Using this two-part test, the Seventh Circuit did not believe the TransUnion website met its requirements. The court noted that it cannot be presumed that a person who clicks on a button appearing on the website has notice of the site’s contents especially if being able to view that content requires scrolling, following a link, etc. The court compared the Sgouros situation with an earlier Illinois case, Hubbert v. Dell Corp., 835 N.E.2d 113 (Ill. App. 2005). There, the plaintiff purchased a computer online and agreed to the site’s terms of services when he completed the purchased. All five pages that were part of the purchase procedure contained a hyperlink labeled “Terms and Conditions of Sale.” The forms completed by the plaintiff stated” All sales are subject to [the site’s] Terms and Conditions of Sale.” The state appeals court rules that this combination of hyperlinks and the statement was sufficient to put plaintiff on notice that there were terms/conditions attached to the purchase.

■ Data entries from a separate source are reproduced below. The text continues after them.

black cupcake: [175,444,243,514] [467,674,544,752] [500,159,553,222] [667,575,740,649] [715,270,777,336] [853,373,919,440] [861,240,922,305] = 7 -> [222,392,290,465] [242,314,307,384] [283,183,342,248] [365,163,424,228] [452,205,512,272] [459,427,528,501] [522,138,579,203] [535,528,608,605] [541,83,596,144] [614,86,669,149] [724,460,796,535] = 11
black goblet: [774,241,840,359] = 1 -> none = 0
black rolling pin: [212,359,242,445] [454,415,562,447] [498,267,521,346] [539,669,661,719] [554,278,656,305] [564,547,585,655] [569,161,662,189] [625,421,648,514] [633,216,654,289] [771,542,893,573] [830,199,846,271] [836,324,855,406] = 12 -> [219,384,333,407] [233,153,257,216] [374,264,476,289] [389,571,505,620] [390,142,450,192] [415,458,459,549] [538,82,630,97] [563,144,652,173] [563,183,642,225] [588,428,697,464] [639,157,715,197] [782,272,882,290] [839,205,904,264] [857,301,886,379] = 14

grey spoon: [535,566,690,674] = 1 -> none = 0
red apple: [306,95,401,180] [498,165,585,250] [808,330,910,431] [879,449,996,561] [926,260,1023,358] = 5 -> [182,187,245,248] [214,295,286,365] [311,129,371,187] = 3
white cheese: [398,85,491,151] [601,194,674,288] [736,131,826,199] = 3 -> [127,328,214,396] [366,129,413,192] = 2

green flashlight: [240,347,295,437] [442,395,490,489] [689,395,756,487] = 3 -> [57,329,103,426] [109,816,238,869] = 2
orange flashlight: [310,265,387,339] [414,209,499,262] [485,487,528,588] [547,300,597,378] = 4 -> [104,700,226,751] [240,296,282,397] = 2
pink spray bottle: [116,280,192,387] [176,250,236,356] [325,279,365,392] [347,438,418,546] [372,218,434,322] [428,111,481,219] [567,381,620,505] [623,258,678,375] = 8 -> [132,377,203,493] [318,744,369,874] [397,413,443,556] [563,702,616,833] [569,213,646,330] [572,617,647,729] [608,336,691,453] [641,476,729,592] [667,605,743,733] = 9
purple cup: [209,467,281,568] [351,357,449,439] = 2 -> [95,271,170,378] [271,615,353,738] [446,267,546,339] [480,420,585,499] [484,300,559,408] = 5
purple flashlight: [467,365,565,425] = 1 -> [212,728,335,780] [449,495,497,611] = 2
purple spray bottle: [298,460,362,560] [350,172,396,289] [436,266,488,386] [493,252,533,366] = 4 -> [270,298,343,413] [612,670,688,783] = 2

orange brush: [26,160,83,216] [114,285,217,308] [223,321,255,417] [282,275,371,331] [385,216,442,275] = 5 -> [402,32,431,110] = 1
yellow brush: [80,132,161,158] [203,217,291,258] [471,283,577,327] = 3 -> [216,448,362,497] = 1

Bottom line: No arbitration agreement was consented to. Therefore, TransUnion could not invoke the requirements of that agreement to take this case out of court and into the hands of an arbitrator.
How to avoid this problem: Before a website user purchases a product/service from a website, enters a sweepstakes or contest on a website, or does anything else that the site owner expects to be governed by the site’s terms of service agreement, the user should be required to click on a box preceding the following statement: “I have read and I accept the [Terms of Service][Official Rules] etc. which I acknowledge contains an arbitration agreement.” The reference to Terms of Service, Official Rules, etc. should be a hyperlink that will take the user directly to those agreements.